How to Read Literature Like a Professor by Thomas C. Foster
Invisible Man by Ralph Ellison
The purpose of this assignment is multifaceted:
- To help build confidence and competence as readers of complex texts.
- To give you, when you enter class in the fall, an immediate and shared basis for discussion of literature.
- To set a basis for comparison with other works we will read.
- To enrich your mind and stimulate your imagination!
- Read and annotate How to Read Literature Like a Professor.
- For each chapter, responses need to be labeled in a document and include the following:
- Your reaction to what you read.
- Specific examples of information that particularly struck you. (Explain why certain information was especially insightful or meaningful for you.)
- The title and author of a piece of literature you read about that piques your interest and why.
- A question about what you have read.
- Read and annotate Invisible Man. Although I will not check or grade annotations, this is an AP-level habit that you should practice as it will help you be successful this year and beyond.
- Choose one of the listed AP essay prompts. Write a well-developed essay using Invisible Man as the text to respond to the question. Use correct parenthetical citations for any quotes you use. Avoid plot summary.
- In a novel by William Styron, a father tells his son that life “is a search for justice.” Choose a character who responds in some significant way to justice or injustice. Then write an essay in which you analyze the character’s understanding of justice, the degree to which the character’s search for justice is successful, and the significance of this search for the work as a whole.

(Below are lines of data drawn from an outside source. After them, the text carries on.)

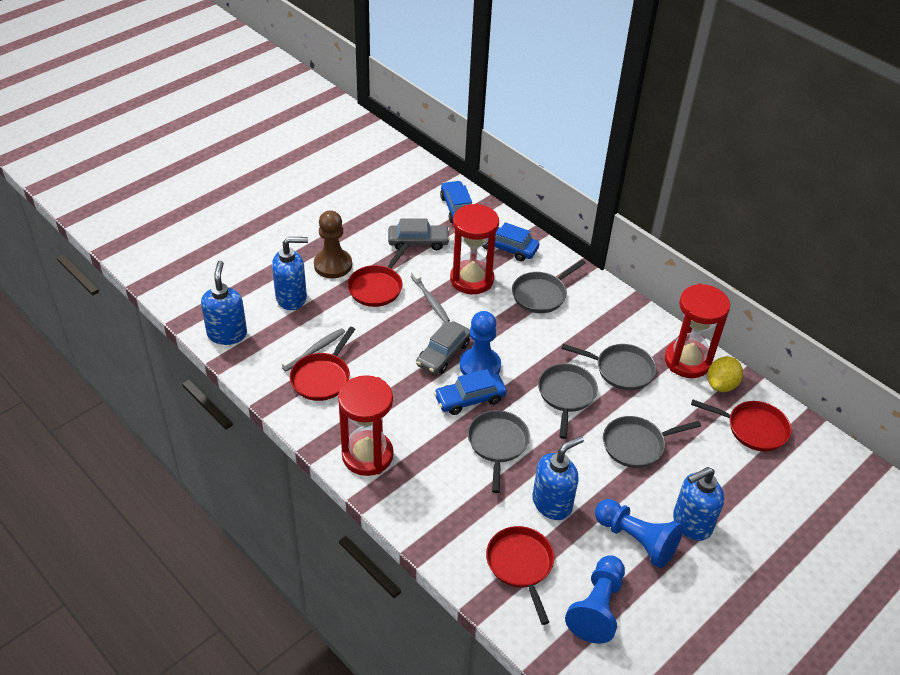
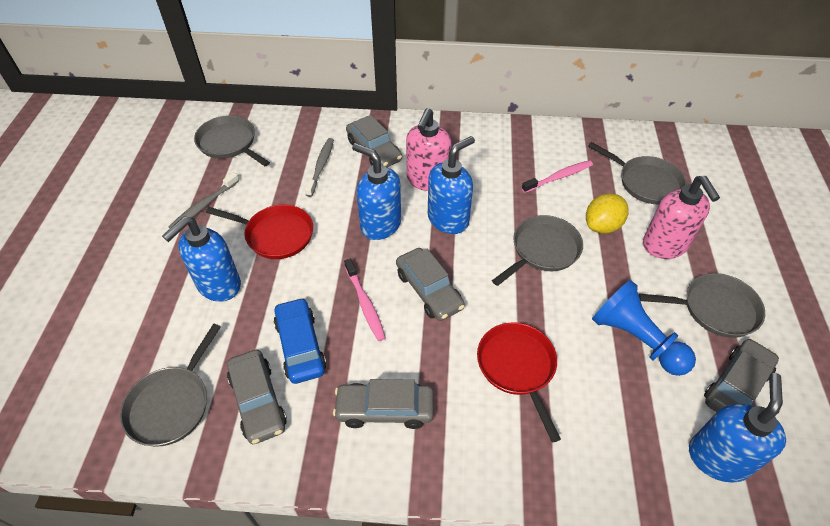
blue car: [434,369,507,415] [440,180,472,223] [482,222,539,261] = 3 -> [274,297,327,384] = 1
blue pawn: [460,311,501,375] [565,555,625,644] [595,499,683,568] = 3 -> [592,280,696,376] = 1
brown pawn: [314,210,352,278] = 1 -> none = 0
grey car: [388,219,450,250] [416,321,470,374] = 2 -> [227,349,287,444] [333,379,434,429] [346,115,402,167] [396,248,465,321] [704,339,779,412] = 5
pink soap dispenser: none = 0 -> [406,108,452,191] [643,176,720,259] = 2
pink toothbrush: none = 0 -> [344,259,386,341] [522,160,593,193] = 2
red hourglass: [338,375,393,476] [450,203,499,294] [664,284,730,378] = 3 -> none = 0
red pan: [290,327,355,401] [347,244,409,307] [486,526,554,625] [691,400,791,452] = 4 -> [206,205,313,259] [477,323,561,442] = 2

- According to critic Northrop Frye, “Tragic heroes are so much the highest points in their human landscape that they seem the inevitable conductors of the power about them, great trees more likely to be struck by lightning than a clump of grass. Conductors may of course be instruments as well as victims of the divisive lightning.” Select a tragic figure who functions as an instrument of the suffering of others. Then write an essay in which you explain how the suffering brought upon others by that figure contributes to the tragic vision of the work as a whole.
- In many works of literature, past events can affect, positively or negatively, the present activities, attitudes, or values of a character. Choose a character who must contend with some aspect of the past, either personal or societal. Then write an essay in which you show how the character’s relationship to the past contributes to the meaning of the work as a whole.
- Writers often highlight the values of a culture or a society by using characters who are alienated from that culture or society because of gender, race, class, or creed. Choose a character who plays a significant role in the novel and how that character’s alienation reveals the surrounding society’s assumptions or moral values.
Another essay option is:
- Write an essay that persuades a skeptic that Invisible Man is a story of literary merit. Use what you learned from Foster and other AP classes to form your argument. Limit the essay to two pages. Cite information from Foster or other sources. An excellent essay will contain good organization, persuasive and appropriate evidence, an overall convincing argument and a works cited page. The works cited page does NOT count as part of the two pages.
Required Format:
- Work should be handwritten in ink and an outline must accompany your essay.
- No loose pages will be accepted. Staple all pages or put pages in a folder. Do not put pages in binders.
- Your work should be clearly labeled; I should not have to guess what you’re answering. Your name needs to be on your work.
All assigned work is due at the beginning of the first day of class – Monday, August 26 or Tuesday, August 27. Late assignments will not be accepted.